I'd be interested to hear your thoughts about government-sponsored arts. I've heard it argued – though I suspect neither of us would be entirely okay with this either – that government funding for arts of any kind could be construed as "abridging the freedom of speech" of non-funded programs, particularly if government funding became a dominant method of supporting the arts.

I dunno. The bigger problem seems to be that the government is about 20 years behind the times in every respect. Less of a problem with traditional art forms; more of a problem with potentially controversial art; literally a fatal problem with art forms that didn't exist 20 years ago.

Of course... even that framework probably puts the Detroit Orchestra at the top of the list...

ritchey said...

wait a second, ONE HUNDRED THOUSAND DOLLARS PER YEAR??????????

joe musicology said...

I have a feeling that in the last year the federal government gave more money to bankers than to the arts or the homeless. These bankers are making $200,000 on average for less education and for failing miserably at their jobs. DSO musicians have more education, skill and success.
But what I am really wondering is why you have such strong negative feelings about orchestras? ("high-cult institutions,") It is not a zero-sum game, even in Venezuela there is a flourishing popular music scene--despite the strength of their state financed conservatory culture. Also, to think of it from another perspective, do you think that Detroit should lose its museums (MOCAD etc.) because the city can no longer financially afford them, and the population "places a lower value on their services?" I don't, and as an American liberal I think that, "well, now more than ever, these are the things the government needs to protect." Teachout is preaching the ideals of the race to the bottom and its effect of lowering the standards of the entire city--don't let him win!

PMG said...

The blogger Atrios has proposed a currency unit that he calls the "Month in Afghanistan," or Mia, which translates to about $6 billion dollars. The annual budget of the DSO is .0005 % of a Mia, and yes, I think that would be money much better spent!

You're right, it's not a zero-sum game, and neither the DSO nor horrible economic conditions have stopped the pop music scene in Detroit. I don't have an antipathy towards the high-cult institutions per se, but I do towards the hierarchical view of culture that makes them possible, Lawrence Levine and all that.

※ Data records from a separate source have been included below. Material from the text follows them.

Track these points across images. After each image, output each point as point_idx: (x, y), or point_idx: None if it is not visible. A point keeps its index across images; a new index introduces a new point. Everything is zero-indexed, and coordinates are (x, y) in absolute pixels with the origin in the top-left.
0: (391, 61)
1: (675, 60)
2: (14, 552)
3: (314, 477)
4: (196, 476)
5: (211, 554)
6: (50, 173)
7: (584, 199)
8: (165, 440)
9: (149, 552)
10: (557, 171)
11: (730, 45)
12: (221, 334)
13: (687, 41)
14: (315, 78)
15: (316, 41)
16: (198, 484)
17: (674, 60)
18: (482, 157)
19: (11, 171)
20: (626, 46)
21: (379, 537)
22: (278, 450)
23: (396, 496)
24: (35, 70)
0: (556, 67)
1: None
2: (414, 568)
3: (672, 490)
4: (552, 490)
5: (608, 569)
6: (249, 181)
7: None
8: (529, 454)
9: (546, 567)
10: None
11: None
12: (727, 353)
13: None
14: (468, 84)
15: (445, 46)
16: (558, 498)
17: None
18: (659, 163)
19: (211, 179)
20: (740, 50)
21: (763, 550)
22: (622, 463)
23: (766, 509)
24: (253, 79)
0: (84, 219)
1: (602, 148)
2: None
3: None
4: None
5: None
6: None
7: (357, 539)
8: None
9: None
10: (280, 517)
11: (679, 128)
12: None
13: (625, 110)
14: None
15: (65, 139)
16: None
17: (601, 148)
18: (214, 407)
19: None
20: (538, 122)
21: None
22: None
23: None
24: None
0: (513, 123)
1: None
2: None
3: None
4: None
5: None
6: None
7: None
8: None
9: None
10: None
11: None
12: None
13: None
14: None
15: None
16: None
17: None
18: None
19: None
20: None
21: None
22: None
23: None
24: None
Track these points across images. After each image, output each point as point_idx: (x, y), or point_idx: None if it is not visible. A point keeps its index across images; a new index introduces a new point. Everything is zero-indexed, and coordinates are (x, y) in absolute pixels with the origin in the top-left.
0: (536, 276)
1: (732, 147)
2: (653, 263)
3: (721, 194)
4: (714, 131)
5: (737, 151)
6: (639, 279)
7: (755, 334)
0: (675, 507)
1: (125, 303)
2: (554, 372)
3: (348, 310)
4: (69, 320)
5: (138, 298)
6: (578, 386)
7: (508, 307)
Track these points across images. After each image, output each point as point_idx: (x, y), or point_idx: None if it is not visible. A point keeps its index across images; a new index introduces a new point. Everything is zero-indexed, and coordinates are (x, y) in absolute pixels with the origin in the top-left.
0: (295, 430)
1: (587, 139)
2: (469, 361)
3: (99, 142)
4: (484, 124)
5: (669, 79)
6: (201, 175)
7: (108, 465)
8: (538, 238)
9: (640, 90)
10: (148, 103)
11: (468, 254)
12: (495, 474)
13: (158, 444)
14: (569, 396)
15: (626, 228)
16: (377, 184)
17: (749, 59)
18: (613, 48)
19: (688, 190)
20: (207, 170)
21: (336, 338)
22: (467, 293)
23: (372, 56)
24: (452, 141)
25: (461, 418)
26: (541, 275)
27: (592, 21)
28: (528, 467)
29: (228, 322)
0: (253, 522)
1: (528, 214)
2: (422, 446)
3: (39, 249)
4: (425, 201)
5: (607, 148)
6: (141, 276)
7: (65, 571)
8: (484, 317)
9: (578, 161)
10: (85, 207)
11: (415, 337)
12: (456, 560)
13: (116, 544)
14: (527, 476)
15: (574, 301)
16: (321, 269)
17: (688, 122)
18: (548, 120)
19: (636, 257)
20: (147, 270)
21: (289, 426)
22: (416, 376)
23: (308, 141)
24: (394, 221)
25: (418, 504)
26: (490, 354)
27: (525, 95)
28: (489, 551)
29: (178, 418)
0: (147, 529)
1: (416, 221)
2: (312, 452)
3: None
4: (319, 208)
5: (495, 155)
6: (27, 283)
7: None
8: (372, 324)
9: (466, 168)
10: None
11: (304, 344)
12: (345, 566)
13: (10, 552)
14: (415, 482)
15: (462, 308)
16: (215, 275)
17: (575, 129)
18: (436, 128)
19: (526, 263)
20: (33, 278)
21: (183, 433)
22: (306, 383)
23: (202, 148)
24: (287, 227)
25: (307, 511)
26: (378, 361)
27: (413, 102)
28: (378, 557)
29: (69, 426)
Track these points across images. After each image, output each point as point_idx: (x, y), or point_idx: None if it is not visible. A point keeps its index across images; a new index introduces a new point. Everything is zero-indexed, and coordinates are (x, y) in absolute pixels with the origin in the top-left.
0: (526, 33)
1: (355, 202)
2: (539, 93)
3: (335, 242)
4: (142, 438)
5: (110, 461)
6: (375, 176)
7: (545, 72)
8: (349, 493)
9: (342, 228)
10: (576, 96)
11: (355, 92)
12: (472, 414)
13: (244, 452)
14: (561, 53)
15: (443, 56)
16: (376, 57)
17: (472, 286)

But really, my broader point is this: we're all historians here, and so we know that the institutions we are talking about grew out of a specific historical moment. And I think it's also clear that they won't be around forever, since that's not how culture works. The Detroit Symphony Orchestra is not going to be around for ever, but neither is the BSO for that matter, and that's not a bad thing, that's just how history. These outfits are great for playing a very specific repertoire, the nineteenth and early twentieth century symphony, but they don't work well for much else. And so for me, knowing that these institutions are not actually universal and timeless, I want to know how they are going to manage that inevitable change. Sticking resolutely to their place in society doesn't seem like the best option to me.

@6.54, re: government funding, my general feeling is that it can produce great art when there is a lot of it, enough excess to spill over the edges of what's formally allowed and into enabling exciting new stuff. That seems to happen a fair amount in some European contexts (and Venezuela!) and I'm definitely a fan of that. But the American practice of just allowing a trickle of highly regulated, bureaucratized money into a few officially sanctioned contexts...well, it strikes gold sometimes, but that's usually in spite of the money! Frankly, I think one particularly effective way for the government to support the arts would be just a better safety net for everyone--health care, education, disability, retirement, etc.--so that it's easier for artists to live closer to the edge!

cpo said...

The government already funds the arts, it's called tax-free charitable donations. When these funds become significant one can think of it as the rich getting to choose where their tax moneys go.

Not that I think this invalidates the discussion above, but it does add an important interpretive layer.